Part of the auto choke adjustment involves the black thermal cover. By loosening the set screws, that cover or dial can actually be rotated in accordance with some index marks for a more Rich or lean setting. It takes some trial and error to get it set properly. And of course, what works well in the dead of winter May be overkill in the warmer months, which means more adjusting for those conditions.

I'm still perplexed as to why your battery cable got hot enough to sizzle like that. My speculations are: a. There is significant build up of lead acid corrosion hidden inside the cable. Corrosion creates electrical resistance. Electrical resistance creates heat...ergo crispy cable. Solution...replace the cable. Or b. The alternator is putting out too much current and that union at the starter solenoid is where things came to a head electrically speaking. With your intermittent power disruptions, option a seems to be the most logical scenario.

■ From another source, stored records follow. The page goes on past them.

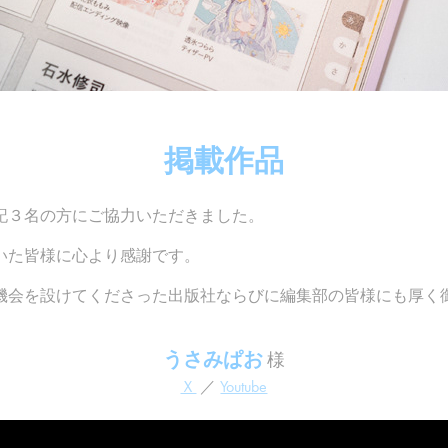
掲載作品
記３名の方にご協力いただきました。
いた皆様に心より感謝です。
機会を設けてくださった出版社ならびに編集部の皆様にも厚く
うさみぱお
様
Ｘ
／
Youtube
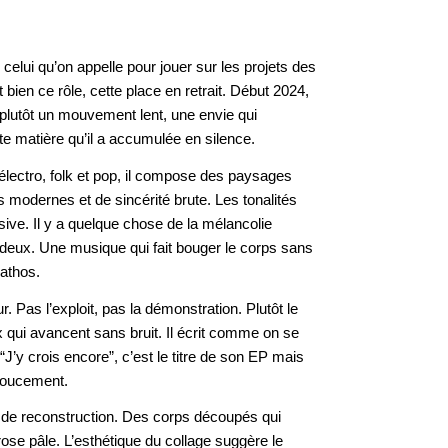
 celui qu’on appelle pour jouer sur les projets des
bien ce rôle, cette place en retrait. Début 2024,
plutôt un mouvement lent, une envie qui
tte matière qu’il a accumulée en silence.
lectro, folk et pop, il compose des paysages
s modernes et de sincérité brute. Les tonalités
ive. Il y a quelque chose de la mélancolie
deux. Une musique qui fait bouger le corps sans
pathos.
. Pas l’exploit, pas la démonstration. Plutôt le
ux qui avancent sans bruit. Il écrit comme on se
’y crois encore”, c’est le titre de son EP mais
 doucement.
 de reconstruction. Des corps découpés qui
 rose pâle. L’esthétique du collage suggère le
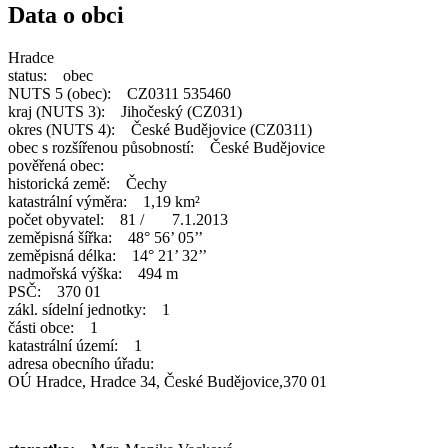
Data o obci
Hradce
status: obec
NUTS 5 (obec): CZ0311 535460
kraj (NUTS 3): Jihočeský (CZ031)
okres (NUTS 4): České Budějovice (CZ0311)
obec s rozšířenou působností: České Budějovice
pověřená obec:
historická země: Čechy
katastrální výměra: 1,19 km²
počet obyvatel: 81 / 7.1.2013
zeměpisná šířka: 48° 56’ 05’’
zeměpisná délka: 14° 21’ 32’’
nadmořská výška: 494 m
PSČ: 370 01
zákl. sídelní jednotky: 1
části obce: 1
katastrální území: 1
adresa obecního úřadu:
OÚ Hradce, Hradce 34, České Budějovice,370 01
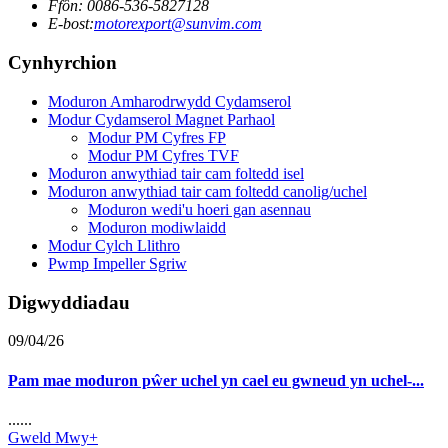
Ffôn: 0086-536-5827128
E-bost:
motorexport@sunvim.com
Cynhyrchion
Moduron Amharodrwydd Cydamserol
Modur Cydamserol Magnet Parhaol
Modur PM Cyfres FP
Modur PM Cyfres TVF
Moduron anwythiad tair cam foltedd isel
Moduron anwythiad tair cam foltedd canolig/uchel
Moduron wedi'u hoeri gan asennau
Moduron modiwlaidd
Modur Cylch Llithro
Pwmp Impeller Sgriw
Digwyddiadau
09/04/26
Pam mae moduron pŵer uchel yn cael eu gwneud yn uchel-...
......
Gweld Mwy+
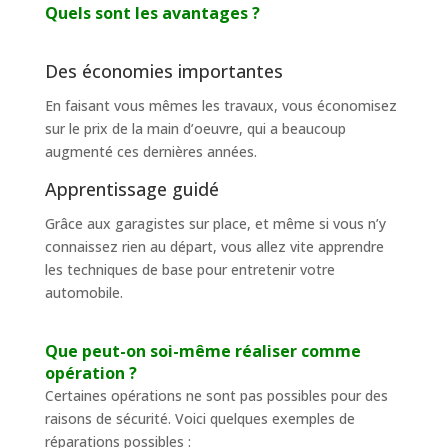
Quels sont les avantages ?
Des économies importantes
En faisant vous mêmes les travaux, vous économisez
sur le prix de la main d’oeuvre, qui a beaucoup
augmenté ces dernières années.
Apprentissage guidé
Grâce aux garagistes sur place, et même si vous n’y
connaissez rien au départ, vous allez vite apprendre
les techniques de base pour entretenir votre
automobile.
Que peut-on soi-même réaliser comme
opération ?
Certaines opérations ne sont pas possibles pour des
raisons de sécurité. Voici quelques exemples de
réparations possibles :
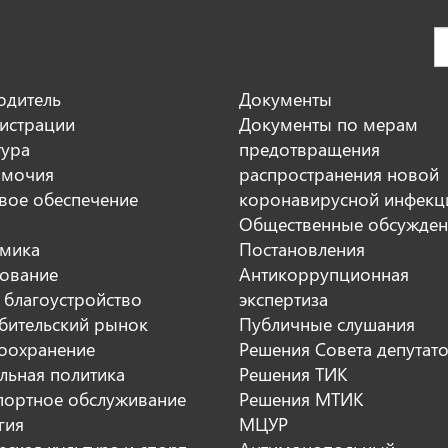
одитель
Документы
истрации
Документы по мерам
тура
предотвращения
мочия
распространения новой
вое обеспечение
коронавирусной инфекц
Общественные обсужден
мика
Постановления
ование
Антикоррупционная
 благоустройство
экспертиза
бительский рынок
Публичные слушания
оохранение
Решения Совета депутат
льная политика
Решения ТИК
портное обслуживание
Решения МТИК
гия
МЦУР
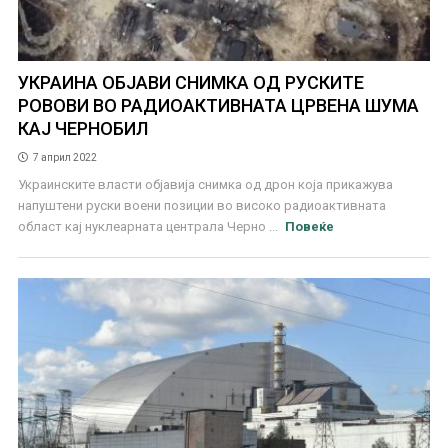
УКРАИНА ОБЈАВИ СНИМКА ОД РУСКИТЕ
РОВОВИ ВО РАДИОАКТИВНАТА ЦРВЕНА ШУМА
КАЈ ЧЕРНОБИЛ
7 април 2022
Украинските власти објавија снимка од дрон која прикажува
напуштени руски воени позиции во високо радиоактивната
област кај нуклеарната централа Черно ...
Повеќе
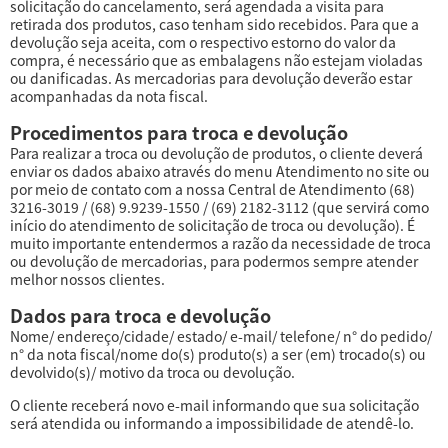
solicitação do cancelamento, será agendada a visita para
retirada dos produtos, caso tenham sido recebidos. Para que a
devolução seja aceita, com o respectivo estorno do valor da
compra, é necessário que as embalagens não estejam violadas
ou danificadas. As mercadorias para devolução deverão estar
acompanhadas da nota fiscal.
Procedimentos para troca e devolução
Para realizar a troca ou devolução de produtos, o cliente deverá
enviar os dados abaixo através do menu Atendimento no site ou
por meio de contato com a nossa Central de Atendimento (68)
3216-3019 / (68) 9.9239-1550 / (69) 2182-3112 (que servirá como
início do atendimento de solicitação de troca ou devolução). É
muito importante entendermos a razão da necessidade de troca
ou devolução de mercadorias, para podermos sempre atender
melhor nossos clientes.
Dados para troca e devolução
Nome/ endereço/cidade/ estado/ e-mail/ telefone/ n° do pedido/
n° da nota fiscal/nome do(s) produto(s) a ser (em) trocado(s) ou
devolvido(s)/ motivo da troca ou devolução.
O cliente receberá novo e-mail informando que sua solicitação
será atendida ou informando a impossibilidade de atendê-lo.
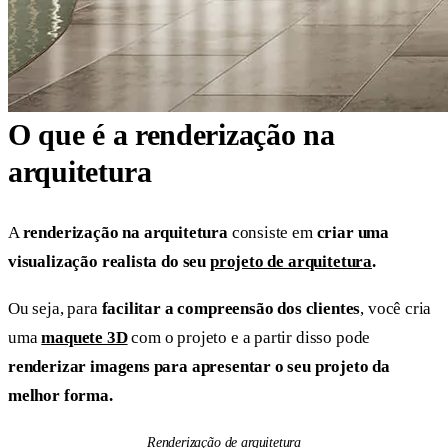
O que é a renderização na
arquitetura
A
renderização na arquitetura
consiste em
criar uma
visualização realista do seu
projeto de arquitetura
.
Ou seja, para
facilitar a compreensão dos clientes
, você cria
uma
maquete 3D
com o projeto e a partir disso pode
renderizar imagens para apresentar o seu projeto da
melhor forma.
Renderização de arquitetura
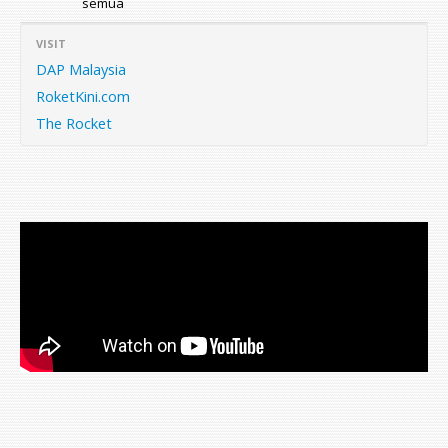
semua
VISIT
DAP Malaysia
RoketKini.com
The Rocket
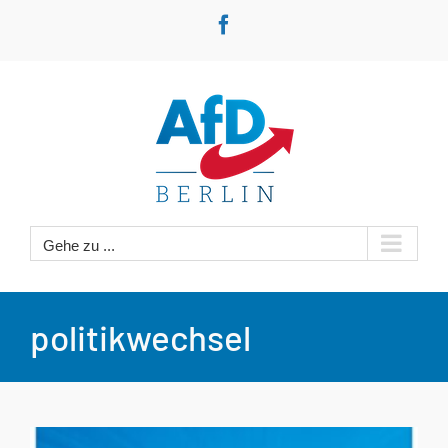
Zum
Facebook
Inhalt
springen
Gehe zu ...
politikwechsel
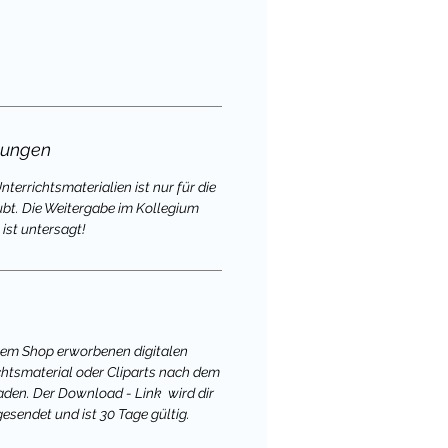
gungen
terrichtsmaterialien ist nur für die
ubt. Die Weitergabe im Kollegium
ist untersagt!
nem Shop erworbenen digitalen
chtsmaterial oder Cliparts nach dem
aden. Der Download - Link wird dir
gesendet und ist 30 Tage gültig.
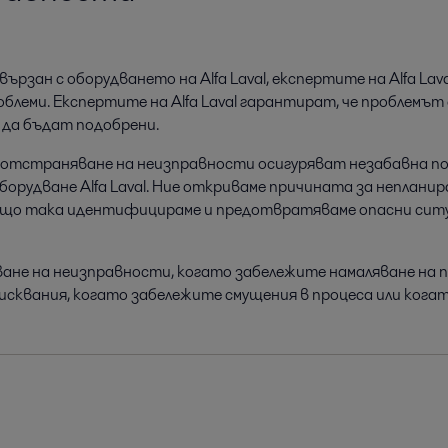
вързан с оборудването на Alfa Laval, експертите на Alfa 
леми. Експертите на Alfa Laval гарантират, че проблемът 
 да бъдат подобрени.
тстраняване на неизправности осигуряват незабавна под
борудване Alfa Laval. Ние откриваме причината за непланир
що така идентифицираме и предотвратяваме опасни ситуа
ане на неизправности, когато забележите намаляване на 
квания, когато забележите смущения в процеса или когато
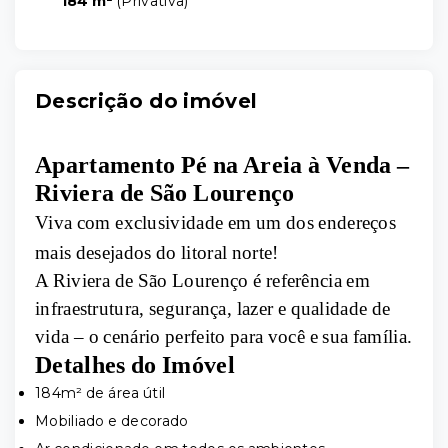
184 m²
(
Privativa
)
Descrição do imóvel
Apartamento Pé na Areia à Venda –
Riviera de São Lourenço
Viva com exclusividade em um dos endereços
mais desejados do litoral norte!
A Riviera de São Lourenço é referência em
infraestrutura, segurança, lazer e qualidade de
vida – o cenário perfeito para você e sua família.
Detalhes do Imóvel
184m² de área útil
Mobiliado e decorado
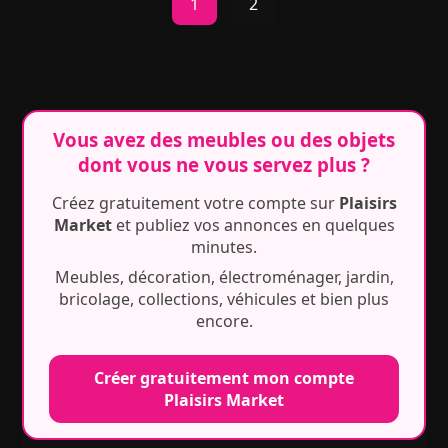
1
2
Vous avez des meubles ou des objets
dont vous ne vous servez plus ?
Créez gratuitement votre compte sur
Plaisirs
Market
et publiez vos annonces en quelques
minutes.
Meubles, décoration, électroménager, jardin,
bricolage, collections, véhicules et bien plus
encore.
Créer gratuitement mon compte
Plaisirs Market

Are you waiting to take voltage readings at the coil + with the key off until you can get the battery cable replaced? That would be a good idea, but I still want to hear those results from you.
 
Thanks, we always expect the worst with our inspections.
Ok, so here are the nembers, and I don't think you are going to like them.
First. The coil is getting nothing with the key off. Goody!
Engine running: 14 on the resisted wire and 13 to the dizzy.
Alt: engine running as follows. Red 14.8, black 15.6, blue 15.4.
Key off blue and red 12.35.

Selonoid, engine running: white 0, pos + from bat 14.8, green 13.7.

I cut about 2 inches off the end of the pos cable to the start and replaced the end, auto store didn't have a cable in stock long enough. Suprisingly the copper wire inside was fairly clean, just a touch of tarnish, but no corrosio

I adjusted the choke and idle cam screw, it still seams real tight and doesn't let the choke pull it down. I did just a little adjusting of the carb mixing screws because it was idleing rough. It is smoother now, but I am sure far from where it needs to be. One step at a time.

I know it seams like I am jummping around, but I really am just trying to work on one issue at a time. It just seams like an adjustment in one location effects 3 others.
 
Zero at coil + with key off is what we want.
I don't like the coil + gaining voltage while the engine is running. It should display less than 12 volts through the resistor wire.
Your alternator should output a maximum of 14 volts at engine speeds above 2k rpms. A couple decimal points above that...probably not a big deal. Upper 14's and above with engine speed below 2k rpms shouldn't be happening. I know you said you had this alt tested, but a good alternator would not produce readings that high. You have another alternator, right? Its a pain, but I think you need to swap alts and retest.
 
Swapped the alt. Had to swap the pully as well, I couldn't get enough tension on it.
Here are teh numbers, warm engine, at idle of approx 700.
I hope to get a tac for Christmas..
Alt red 14.8, black 11.8, blue 14.8.
Coil: 12.2, 9.3 to dizzy..
I will get the alt model numb for you later. I have to run out.
 
Well I think that's better. The 14.8 is still a bit higher than I'd like to see, but might be good enough that your battery cable won't turn into chicken fried steak. Might be time now to run it for a while with a sharp eye and nose trained on the solenoid area for any signs of excess heat/smoke.